◆ **ИСХОДНЫЙ ТЕКСТ**:
Книга: Захваченные территории СССР под контролем нацистов. Оккупационная политика Третьего рейха 1941–1945
Назад: Глава 12. Полумесяц и свастика: Турция и Кавказ
Дальше: Армия и Северный Кавказ

От Анкары до Адлона

На Кавказе, в отличие от других частей Советского Союза, Германия была вынуждена считаться с заинтересованными третьими государствами, самым важным из которых была Турция. Правительство Анкары заняло неоднозначную позицию. Оно боялось и рейха, и Советского Союза. Стремясь укрепить свое положение на тот случай, если Гитлер одержит победу, Турция тем не менее поддерживала дружбу с Британией и Америкой, контролировавшими «дороги жизни» к Египту и Ирану. Гитлер давно принял решение о неизбежном завоевании или нейтрализации Турции; однако, руководствуясь здравым смыслом, Берлин поддерживал такие отношения с Анкарой, чтобы «преждевременно» не настроить турок против себя или, что еще лучше, переманить их на сторону стран оси.

◆ **ЗАДАНИЯ**:
A. Кого, согласно отрывку о Турции и Кавказе, боялось правительство Анкары?
B. Продолжите отрывок о Турции и Кавказе, начав сразу после его последнего предложения.

◆ **ЗАПИСАННЫЕ ДАННЫЕ**:

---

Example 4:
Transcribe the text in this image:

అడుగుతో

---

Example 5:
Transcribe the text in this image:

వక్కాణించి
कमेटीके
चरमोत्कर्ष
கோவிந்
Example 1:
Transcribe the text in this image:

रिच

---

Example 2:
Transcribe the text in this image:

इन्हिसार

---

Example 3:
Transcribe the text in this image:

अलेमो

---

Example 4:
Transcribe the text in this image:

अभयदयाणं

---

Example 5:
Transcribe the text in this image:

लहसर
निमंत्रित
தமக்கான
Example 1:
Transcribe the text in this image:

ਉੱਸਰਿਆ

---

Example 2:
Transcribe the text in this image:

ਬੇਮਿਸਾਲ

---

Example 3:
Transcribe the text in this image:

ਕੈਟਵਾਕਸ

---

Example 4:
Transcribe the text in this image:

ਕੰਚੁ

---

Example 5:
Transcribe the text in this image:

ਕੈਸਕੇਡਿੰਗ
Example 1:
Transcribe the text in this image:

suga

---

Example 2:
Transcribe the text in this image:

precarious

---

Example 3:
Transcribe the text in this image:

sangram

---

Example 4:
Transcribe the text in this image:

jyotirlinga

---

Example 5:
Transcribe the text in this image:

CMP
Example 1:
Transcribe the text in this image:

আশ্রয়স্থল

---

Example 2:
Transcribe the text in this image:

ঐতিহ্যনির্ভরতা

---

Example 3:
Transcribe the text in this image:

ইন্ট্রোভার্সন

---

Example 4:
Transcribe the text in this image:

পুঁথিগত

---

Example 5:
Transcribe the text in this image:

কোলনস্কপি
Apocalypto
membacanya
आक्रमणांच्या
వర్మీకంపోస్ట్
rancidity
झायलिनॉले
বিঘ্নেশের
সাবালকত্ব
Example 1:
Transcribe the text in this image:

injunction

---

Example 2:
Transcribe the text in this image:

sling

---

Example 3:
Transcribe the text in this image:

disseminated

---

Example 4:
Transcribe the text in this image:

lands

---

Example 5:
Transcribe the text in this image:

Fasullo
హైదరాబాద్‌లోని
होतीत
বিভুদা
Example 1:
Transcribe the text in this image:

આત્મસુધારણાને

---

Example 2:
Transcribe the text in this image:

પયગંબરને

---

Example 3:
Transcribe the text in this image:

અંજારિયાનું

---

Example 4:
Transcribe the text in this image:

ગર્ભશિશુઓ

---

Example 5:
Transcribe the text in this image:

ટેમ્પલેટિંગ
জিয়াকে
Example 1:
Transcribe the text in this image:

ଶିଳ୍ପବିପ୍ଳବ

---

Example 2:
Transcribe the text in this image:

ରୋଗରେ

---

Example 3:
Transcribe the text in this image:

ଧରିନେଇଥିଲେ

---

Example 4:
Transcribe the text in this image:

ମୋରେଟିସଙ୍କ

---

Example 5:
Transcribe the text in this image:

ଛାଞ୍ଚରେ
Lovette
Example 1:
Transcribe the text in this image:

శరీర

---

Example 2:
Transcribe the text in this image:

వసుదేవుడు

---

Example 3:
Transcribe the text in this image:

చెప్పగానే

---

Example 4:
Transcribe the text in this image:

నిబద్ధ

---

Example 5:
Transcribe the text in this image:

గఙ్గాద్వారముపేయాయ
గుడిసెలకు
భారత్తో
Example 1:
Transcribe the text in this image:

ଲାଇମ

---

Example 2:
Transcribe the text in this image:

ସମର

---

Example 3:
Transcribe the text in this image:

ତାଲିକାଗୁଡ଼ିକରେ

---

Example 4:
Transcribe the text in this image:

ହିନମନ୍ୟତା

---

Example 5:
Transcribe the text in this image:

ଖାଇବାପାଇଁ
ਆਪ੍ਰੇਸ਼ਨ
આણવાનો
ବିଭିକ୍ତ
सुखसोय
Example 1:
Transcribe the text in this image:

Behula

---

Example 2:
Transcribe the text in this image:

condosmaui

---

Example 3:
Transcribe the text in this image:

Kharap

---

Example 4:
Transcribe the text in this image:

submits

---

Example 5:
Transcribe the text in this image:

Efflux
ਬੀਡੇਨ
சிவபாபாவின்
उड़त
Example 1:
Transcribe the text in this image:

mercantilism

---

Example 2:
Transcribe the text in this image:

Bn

* * *

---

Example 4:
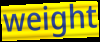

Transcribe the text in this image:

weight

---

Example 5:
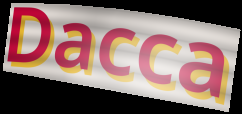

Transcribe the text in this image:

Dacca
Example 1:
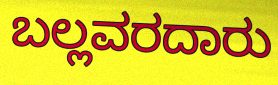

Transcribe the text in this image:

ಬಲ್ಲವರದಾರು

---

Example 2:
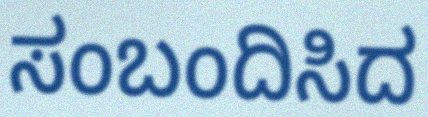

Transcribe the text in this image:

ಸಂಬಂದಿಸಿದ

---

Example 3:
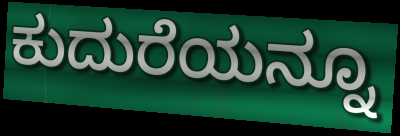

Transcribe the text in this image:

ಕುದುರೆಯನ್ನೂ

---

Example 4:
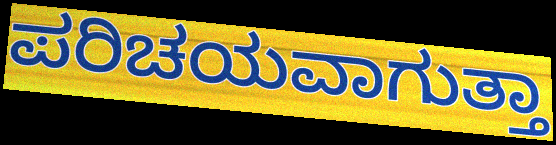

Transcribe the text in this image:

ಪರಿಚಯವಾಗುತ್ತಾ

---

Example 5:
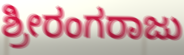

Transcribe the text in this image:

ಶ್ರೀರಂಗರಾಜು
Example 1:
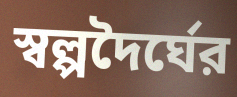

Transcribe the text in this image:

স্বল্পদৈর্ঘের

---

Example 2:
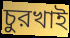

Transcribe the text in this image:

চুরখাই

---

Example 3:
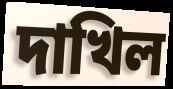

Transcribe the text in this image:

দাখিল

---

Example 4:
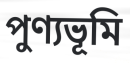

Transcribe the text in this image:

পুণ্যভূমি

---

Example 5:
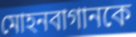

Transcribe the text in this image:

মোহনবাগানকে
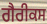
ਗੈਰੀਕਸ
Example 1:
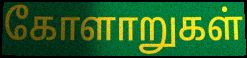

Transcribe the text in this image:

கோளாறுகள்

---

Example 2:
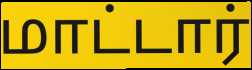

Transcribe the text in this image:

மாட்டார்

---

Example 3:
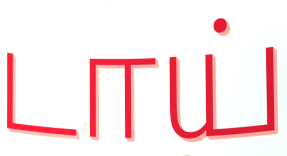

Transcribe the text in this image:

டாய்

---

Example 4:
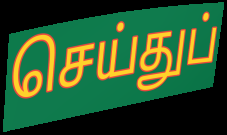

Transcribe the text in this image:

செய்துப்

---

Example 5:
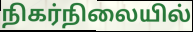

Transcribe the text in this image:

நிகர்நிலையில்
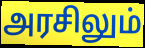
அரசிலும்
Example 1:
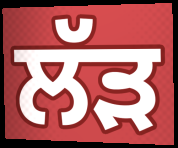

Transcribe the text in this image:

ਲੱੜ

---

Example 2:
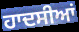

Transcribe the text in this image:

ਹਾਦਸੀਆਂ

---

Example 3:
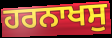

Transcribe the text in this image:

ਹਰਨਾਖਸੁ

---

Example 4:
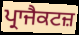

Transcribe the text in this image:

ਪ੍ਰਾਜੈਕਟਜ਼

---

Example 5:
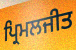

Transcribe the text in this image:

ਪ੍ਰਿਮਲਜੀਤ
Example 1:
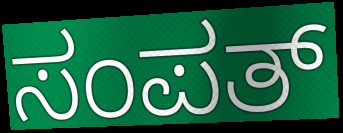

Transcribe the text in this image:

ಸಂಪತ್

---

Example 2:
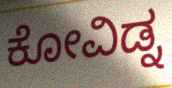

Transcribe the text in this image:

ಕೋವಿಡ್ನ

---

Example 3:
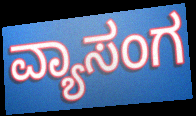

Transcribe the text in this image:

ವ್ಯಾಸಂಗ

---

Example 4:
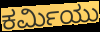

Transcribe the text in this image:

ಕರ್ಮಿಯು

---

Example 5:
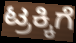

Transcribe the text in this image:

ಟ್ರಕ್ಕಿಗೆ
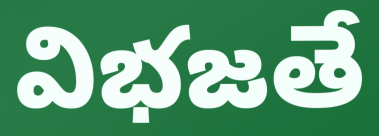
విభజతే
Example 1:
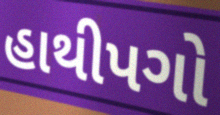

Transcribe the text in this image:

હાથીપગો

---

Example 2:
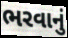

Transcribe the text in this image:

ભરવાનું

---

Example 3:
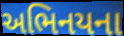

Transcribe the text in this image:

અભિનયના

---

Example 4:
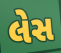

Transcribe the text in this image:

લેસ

---

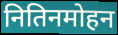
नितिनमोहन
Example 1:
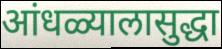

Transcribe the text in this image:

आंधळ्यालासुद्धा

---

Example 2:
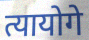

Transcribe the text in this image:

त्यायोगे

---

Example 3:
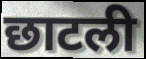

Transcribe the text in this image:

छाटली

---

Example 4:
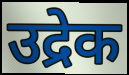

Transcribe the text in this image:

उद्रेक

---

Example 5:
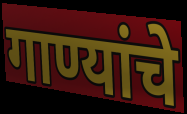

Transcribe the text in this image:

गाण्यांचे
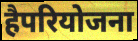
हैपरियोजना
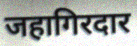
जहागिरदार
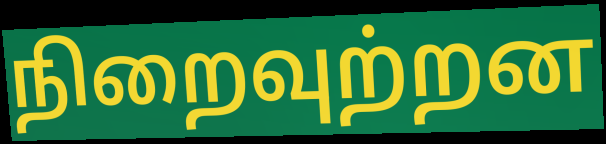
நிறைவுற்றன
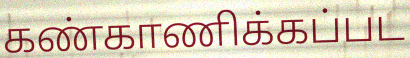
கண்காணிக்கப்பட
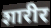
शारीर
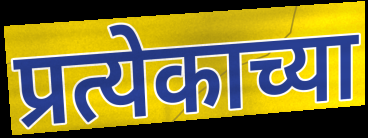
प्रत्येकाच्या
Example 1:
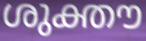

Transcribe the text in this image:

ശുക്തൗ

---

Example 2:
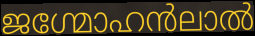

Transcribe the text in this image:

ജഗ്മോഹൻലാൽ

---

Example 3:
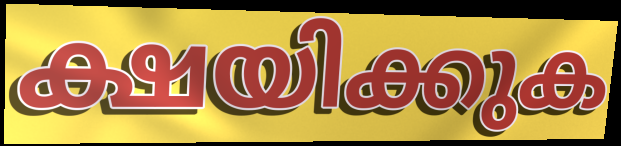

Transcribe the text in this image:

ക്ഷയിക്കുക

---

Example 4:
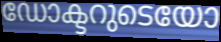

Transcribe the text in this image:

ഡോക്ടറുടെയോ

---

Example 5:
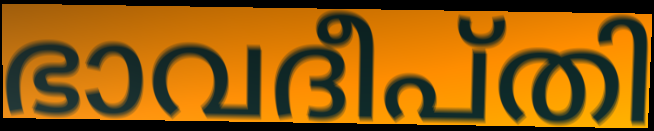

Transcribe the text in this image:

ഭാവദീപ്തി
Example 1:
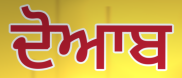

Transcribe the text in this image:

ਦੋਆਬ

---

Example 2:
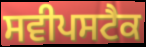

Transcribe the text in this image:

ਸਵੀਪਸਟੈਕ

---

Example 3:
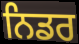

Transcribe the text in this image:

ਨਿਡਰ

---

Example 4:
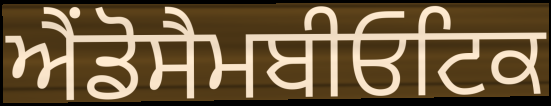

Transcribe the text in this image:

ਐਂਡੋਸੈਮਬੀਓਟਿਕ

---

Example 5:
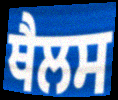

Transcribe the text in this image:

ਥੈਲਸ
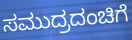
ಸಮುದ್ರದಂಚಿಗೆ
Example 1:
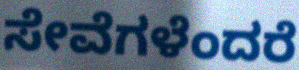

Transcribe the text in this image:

◆ **ОТВЕТЫ К ЗАДАНИЯМ**:
A. И рейха, и Советского Союза.

B.
Самые ранние военные планы Гитлера предполагали стремительное продвижение к Баку. Только после этого, по его словам, он собирался решить, «насколько важную роль стоит отвести Турции». После провальных переговоров с Молотовым в ноябре 1940 г. Гитлер приказал министерству иностранных дел избегать трений с Турцией, поскольку «проливами мы сможем заняться только после победы над Россией». И действительно, за три дня до немецкого нападения на СССР Берлин подписал договор о дружбе с Анкарой.

Немецкое вторжение в Советский Союз усилило интерес Турции к судьбе Кавказа и тюркских районов Советского Союза. Большинство государственных деятелей в Анкаре придерживались «мало-турецкой» формулы отказа от всяких стремлений к экспансии – точки зрения, которую Кемаль Ататюрк оставил своим преемникам в качестве аксиомы политической мудрости. В то же время другие политики – особенно многочисленные эмигранты из СССР, многие из которых добились видного положения в Турции, – питали особый интерес, во-первых, к ближайшим тюрко-мусульманским районам, то есть в Крыму и Азербайджане; во-вторых, к Кавказу в целом и, в-третьих, к судьбе советских тюрок.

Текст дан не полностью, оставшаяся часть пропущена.